What 170,000 Users Taught Me About AI Trust at Scale
The number that changed how I think about AI wasn’t an accuracy metric or a latency benchmark. It was this: 78 percent of our customers preferred self-service, but only 9 percent could actually complete it successfully.
I’d been building AI-powered support systems at Cisco for years when that stat landed on my desk. We’d been measuring the wrong things. We’d been optimizing models, tuning retrieval pipelines, and celebrating chatbot deflection rates. Meanwhile, the vast majority of customers who wanted to help themselves were failing-silently, repeatedly, and at scale.
That gap-between intent and success-became the mission. And what I learned over the next three years, serving 170,000 users across dozens of products, changed my understanding of what AI systems actually need to work.
The light-bulb moment
Our first prototype lived inside Firewall Management Center. When disk usage spiked, instead of showing an error code and leaving the customer to figure it out, a guided fix appeared-context, steps, and a hand-off to a support case if needed. No screenshots to capture. No experience to retell. No friction.
A customer told us: “I didn’t have to leave the product to get help.”
That sentence sounds simple. It wasn’t. Behind it was a bet we’d made: that support shouldn’t be a destination customers travel to, but something woven into the product itself. The technical work to make that happen-contextual intelligence, dynamic overlays, real-time telemetry-was significant. But the real breakthrough wasn’t technical. It was the realization that customers don’t want “support.” They want progress. If you save them time and mental energy, they trust you. If you add friction, they leave-no matter how smart your AI is.
What scale breaks
Everything works differently at 170,000 users.

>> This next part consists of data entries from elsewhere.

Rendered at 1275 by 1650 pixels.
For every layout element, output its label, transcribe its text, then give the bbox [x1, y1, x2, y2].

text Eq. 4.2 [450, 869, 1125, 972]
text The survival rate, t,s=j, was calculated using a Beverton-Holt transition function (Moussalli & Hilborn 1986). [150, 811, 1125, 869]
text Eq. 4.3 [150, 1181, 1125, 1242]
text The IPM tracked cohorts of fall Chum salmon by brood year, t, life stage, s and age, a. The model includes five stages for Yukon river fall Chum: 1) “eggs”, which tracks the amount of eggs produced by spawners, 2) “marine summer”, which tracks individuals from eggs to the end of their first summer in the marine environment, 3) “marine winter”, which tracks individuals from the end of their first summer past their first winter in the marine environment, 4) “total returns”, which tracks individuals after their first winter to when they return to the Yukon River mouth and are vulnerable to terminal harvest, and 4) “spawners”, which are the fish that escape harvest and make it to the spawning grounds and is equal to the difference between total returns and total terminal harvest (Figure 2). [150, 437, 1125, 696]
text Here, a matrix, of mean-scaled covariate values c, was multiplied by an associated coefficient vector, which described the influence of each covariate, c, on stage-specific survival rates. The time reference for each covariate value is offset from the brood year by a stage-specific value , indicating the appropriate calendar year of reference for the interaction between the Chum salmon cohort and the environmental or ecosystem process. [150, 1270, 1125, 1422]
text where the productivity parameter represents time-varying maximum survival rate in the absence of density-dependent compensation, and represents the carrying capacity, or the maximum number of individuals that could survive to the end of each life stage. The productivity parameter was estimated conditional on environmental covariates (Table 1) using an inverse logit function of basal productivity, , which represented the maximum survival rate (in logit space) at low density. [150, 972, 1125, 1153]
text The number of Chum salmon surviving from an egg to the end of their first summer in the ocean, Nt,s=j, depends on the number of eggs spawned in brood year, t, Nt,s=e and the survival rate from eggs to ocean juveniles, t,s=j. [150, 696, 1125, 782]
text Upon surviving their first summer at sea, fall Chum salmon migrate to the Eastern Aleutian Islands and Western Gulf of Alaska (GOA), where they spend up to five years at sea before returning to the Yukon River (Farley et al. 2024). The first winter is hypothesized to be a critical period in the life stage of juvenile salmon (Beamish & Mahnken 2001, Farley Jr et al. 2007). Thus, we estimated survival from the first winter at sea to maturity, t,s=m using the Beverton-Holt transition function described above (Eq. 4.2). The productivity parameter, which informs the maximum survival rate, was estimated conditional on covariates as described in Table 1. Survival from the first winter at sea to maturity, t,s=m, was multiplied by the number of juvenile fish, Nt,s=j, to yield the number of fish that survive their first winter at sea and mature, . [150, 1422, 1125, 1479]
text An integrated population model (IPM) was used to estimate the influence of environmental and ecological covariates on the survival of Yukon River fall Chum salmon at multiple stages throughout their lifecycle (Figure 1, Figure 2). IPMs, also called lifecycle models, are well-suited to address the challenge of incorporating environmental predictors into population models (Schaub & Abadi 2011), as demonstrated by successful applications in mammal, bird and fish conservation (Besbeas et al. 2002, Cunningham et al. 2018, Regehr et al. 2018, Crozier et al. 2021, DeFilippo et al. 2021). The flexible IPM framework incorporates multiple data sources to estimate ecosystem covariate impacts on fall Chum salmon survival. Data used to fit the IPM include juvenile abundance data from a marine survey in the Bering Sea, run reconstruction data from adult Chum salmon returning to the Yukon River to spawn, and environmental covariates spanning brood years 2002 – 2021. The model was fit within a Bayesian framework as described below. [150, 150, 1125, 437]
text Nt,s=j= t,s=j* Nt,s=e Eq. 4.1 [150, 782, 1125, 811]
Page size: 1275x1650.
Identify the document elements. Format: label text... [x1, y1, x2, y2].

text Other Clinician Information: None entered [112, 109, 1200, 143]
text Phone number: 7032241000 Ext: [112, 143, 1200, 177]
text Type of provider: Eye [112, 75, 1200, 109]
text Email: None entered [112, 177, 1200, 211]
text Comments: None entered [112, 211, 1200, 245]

At 1,000 users, edge cases are rare. At 170,000, every edge case is a daily occurrence. The model that handles 95 percent of queries gracefully will fail dozens of times a day at scale-and each failure erodes trust for that specific customer in a way that aggregate accuracy numbers can’t capture.
We learned this the hard way. Our early GenAI integration-plugging an LLM into support data for the Wireless Compatibility Matrix-answered confidently and wrongly. It was like watching a brilliant intern hallucinate. Support data isn’t prose; it’s logic. When you flatten structured relationships into text for retrieval, you lose meaning. We had to go back to the drawing board and teach the AI context, not just content.
But the deeper lesson about scale wasn’t about model accuracy. It was about trust architecture. When you serve 170,000 users, you need systems that fail gracefully, that know when they don’t know, and that hand off to humans without losing context. Confidence isn’t just a model output-it becomes a product feature. We started measuring confidence alongside resolution time because confidence is what drives loyalty.
The behavior change nobody expected
After we’d been running embedded guidance on Cisco.com for about a year-with over 100,000 unique users-we noticed something we hadn’t predicted. Users stopped searching for help. They started expecting it to appear.
That behavioral shift was the moment I realized we’d crossed a threshold. We hadn’t just built a support tool. We’d changed what users believed a product should do for them. The bar had moved permanently.
One admin using Cyber Vision IoT put it in words I still think about: “For the first time, the product felt like it cared that I had a problem.”
That’s not a technical metric. It’s a trust signal. And it doesn’t come from model architecture-it comes from meeting customers in the moment of need, consistently, across enough interactions that they begin to rely on it.
What I’d tell you if you’re building this
Three things I wish I’d understood at the start:
First, the gap between “works in demo” and “works at scale” is almost entirely a trust gap. The demo shows the happy path. Scale exposes every failure mode, every edge case, and every moment where the system’s confidence doesn’t match the user’s expectation. Design for the failures, not just the successes.
Second, AI accuracy is necessary but not sufficient. Users don’t experience accuracy as a percentage. They experience it as “did this help me right now, with my specific problem, in my specific context?” A system that’s 95 percent accurate overall but wrong for your problem has failed you completely.
Third, the cultural shift is harder than the technical shift. Making support “part of the product DNA”-where engineering teams think about guided experiences alongside features-required changing how teams think about their responsibility to customers. That took longer than any architecture decision.
We started this journey asking “where do customers go to find support?” We ended up asking a different question entirely: “What if support found them first?”
The answer turned out to be less about AI and more about trust. Build systems that are honest about their limitations, graceful in their failures, and relentless about meeting people in the moment of need. Everything else is implementation detail.